### EXERCISE GOAL:
In the records below, some lines contain the word "right". Copy each of them.

### DATA TO PROCESS:

>>>

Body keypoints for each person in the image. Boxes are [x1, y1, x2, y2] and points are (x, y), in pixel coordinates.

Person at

<<<
>>>

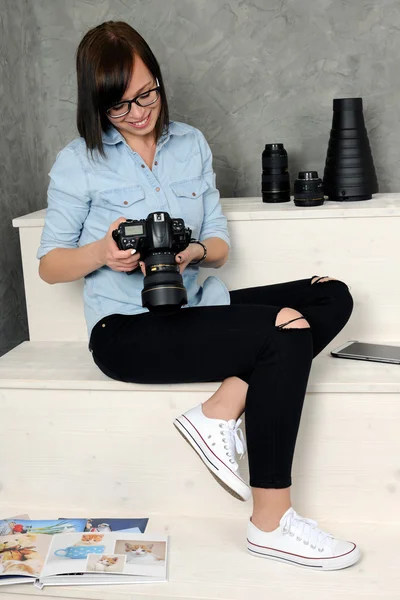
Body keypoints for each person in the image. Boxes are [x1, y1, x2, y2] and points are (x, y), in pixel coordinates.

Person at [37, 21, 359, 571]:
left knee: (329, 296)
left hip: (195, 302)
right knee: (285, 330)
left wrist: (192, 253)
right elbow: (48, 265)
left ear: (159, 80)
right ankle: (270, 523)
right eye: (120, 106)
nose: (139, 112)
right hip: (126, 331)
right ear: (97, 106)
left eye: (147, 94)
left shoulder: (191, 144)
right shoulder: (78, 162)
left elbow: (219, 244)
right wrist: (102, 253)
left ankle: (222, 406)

<<<

### WRITTEN REPLY:
right knee: (285, 330)
right elbow: (48, 265)
right ankle: (270, 523)
right eye: (120, 106)
right hip: (126, 331)
right ear: (97, 106)
right shoulder: (78, 162)
right wrist: (102, 253)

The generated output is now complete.